Document extract:
::::::::
Foxing have always played it big. Their best moments, even in their twee emo years, were when Murphy belted about stinking like an ashtray. They are human microphones for nano interactions, finding melancholic shreds in trivial details, like relating to a houseplant of all things, and filling them with Odyssean pomp. Nobody else could reconcile bad breath into vulnerability like them.

It logically followed that they’d amplify themselves on their last album, Nearer My God, but it was the extent to which along with their execution that defied expectations. They became arena emo. Now, they’ve made the album Jack Antonoff wished he could make while still being quirky boys who like Dungeons & Dragons as much as they love romancing sadness. On Draw Down the Moon, Foxing applies their large-scale vision to pop music. They narrowed their song structures to optimize the magnitude; you won’t find much outside of a traditional song formula, certainly nothing like Nearer My God’s “Five Cups.” You can’t complain though — this is the biggest pop album you’ll hear in 2021. Every second detonates with emo’s already overblown emotions. It’s the optimal outcome of indie rock’s slow congelation into poptimism. Even the prolonged closer “Speak With The Dead” spends its last minutes fawning over Foxing’s bombasity.

If you miss their former emo-stylings, you might be disappointed, but come on: that ship has long since sailed. Foxing slam-dunked emo on 2013’s The Albatross. Thus, they find it pointless to retrace their steps. Don’t fret if you have an unnatural craving for their tender roots — there’s an acoustic ballad for you, but Foxing have no interest in reruns, so they’ve smothered it with vocal tracks. You’ll like it, even if the hook pales next to the simmering choruses elsewhere on Draw Down the Moon. You might also feel disappointed if you wanted Foxing to go deeper into the experimental rock of Nearer My God. But that’s not why the album excelled. It was catatonic because Foxing successfully took emo’s conflict of insular feelings with overt expressionism, often veiled through shoddy playing and noodling, and made it as big as possible.
::::::::
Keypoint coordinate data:
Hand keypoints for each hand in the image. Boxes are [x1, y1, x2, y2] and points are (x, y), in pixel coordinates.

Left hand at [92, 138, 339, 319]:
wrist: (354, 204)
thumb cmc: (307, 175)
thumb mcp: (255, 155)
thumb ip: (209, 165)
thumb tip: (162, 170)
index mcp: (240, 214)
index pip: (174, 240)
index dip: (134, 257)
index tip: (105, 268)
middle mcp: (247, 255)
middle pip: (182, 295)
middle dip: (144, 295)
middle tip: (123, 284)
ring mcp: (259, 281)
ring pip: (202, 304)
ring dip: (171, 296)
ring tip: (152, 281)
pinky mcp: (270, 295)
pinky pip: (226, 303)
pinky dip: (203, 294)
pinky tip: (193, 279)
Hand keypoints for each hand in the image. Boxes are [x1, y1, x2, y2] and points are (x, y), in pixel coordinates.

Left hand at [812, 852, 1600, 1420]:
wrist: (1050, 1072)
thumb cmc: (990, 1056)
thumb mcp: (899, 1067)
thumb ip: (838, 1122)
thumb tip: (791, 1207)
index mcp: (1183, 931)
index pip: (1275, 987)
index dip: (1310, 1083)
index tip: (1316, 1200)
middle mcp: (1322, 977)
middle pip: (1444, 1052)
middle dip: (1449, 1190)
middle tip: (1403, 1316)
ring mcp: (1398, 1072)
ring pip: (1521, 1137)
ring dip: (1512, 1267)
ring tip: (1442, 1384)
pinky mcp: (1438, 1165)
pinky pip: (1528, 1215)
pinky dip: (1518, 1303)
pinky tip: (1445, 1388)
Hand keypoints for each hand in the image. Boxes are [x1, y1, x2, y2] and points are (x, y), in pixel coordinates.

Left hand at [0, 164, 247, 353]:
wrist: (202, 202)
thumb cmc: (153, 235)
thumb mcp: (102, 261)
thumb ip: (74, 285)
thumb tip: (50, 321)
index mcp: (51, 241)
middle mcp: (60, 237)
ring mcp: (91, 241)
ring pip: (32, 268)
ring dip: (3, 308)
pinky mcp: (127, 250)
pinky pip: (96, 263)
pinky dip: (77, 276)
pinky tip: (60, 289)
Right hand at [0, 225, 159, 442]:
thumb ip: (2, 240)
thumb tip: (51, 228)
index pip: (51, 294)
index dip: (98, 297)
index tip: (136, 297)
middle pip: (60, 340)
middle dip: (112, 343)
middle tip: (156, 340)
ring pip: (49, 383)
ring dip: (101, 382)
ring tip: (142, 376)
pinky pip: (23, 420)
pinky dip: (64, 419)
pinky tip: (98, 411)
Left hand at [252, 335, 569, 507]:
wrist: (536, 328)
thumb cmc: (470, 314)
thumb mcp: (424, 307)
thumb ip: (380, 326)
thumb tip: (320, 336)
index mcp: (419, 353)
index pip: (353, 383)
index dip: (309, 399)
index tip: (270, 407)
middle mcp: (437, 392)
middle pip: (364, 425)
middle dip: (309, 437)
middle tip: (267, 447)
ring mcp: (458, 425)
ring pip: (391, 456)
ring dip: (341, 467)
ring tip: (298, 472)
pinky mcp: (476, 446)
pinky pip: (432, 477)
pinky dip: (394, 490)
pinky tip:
::::::::
Parts of the exercise:
**A.** Answer these about the Foxing album review:
(i) What was Foxing's last album before Draw Down the Moon?
(ii) Which song closes Draw Down the Moon?
(iii) In what year did The Albatross come out?
**B.** Carry on the Foxing album review, picking up after its last sentence.
These lines of keypoint coordinate data stand apart from the Foxing album review.

Answers to the problems:
**A.**
(i) Nearer My God
(ii) "Speak With The Dead"
(iii) 2013

**B.**
Nearer My God was planet-sized, so they challenged themselves on Draw Down the Moon by matching every part of the music to the proportion of the emotions. It satiates as a pop album with its distinct identity owing to Foxing’s macro-level examinations of love, witches, and existentialism. Draw Down the Moon pivots to indietronica in defiance of The Albatross’ homely emo-cum-math rock and the rockism of Nearer My God, which leads Foxing to their full pop opus.

Oh, this one is big. It’s bold. It’s also bursting with bubbles amongst the buzzing mixes. “Where the Lightning Strikes Twice” rivals the guitar solo of “Lich Prince.” Unlike the latter, this solo isn’t the culmination of a slow-burning reconciliation and exhumation of one’s insignificance. Here, it ups the ante. “Where the Lightning Strikes Twice” ratchets up a flaming hot solo after soaring through an entire massive pop track. Not big enough for you? Okay, here are some vocal overdubs along with your ‘80s hair metal guitar worship. Foxing supersized it just for you. Eat it all cowboy, then return for dessert.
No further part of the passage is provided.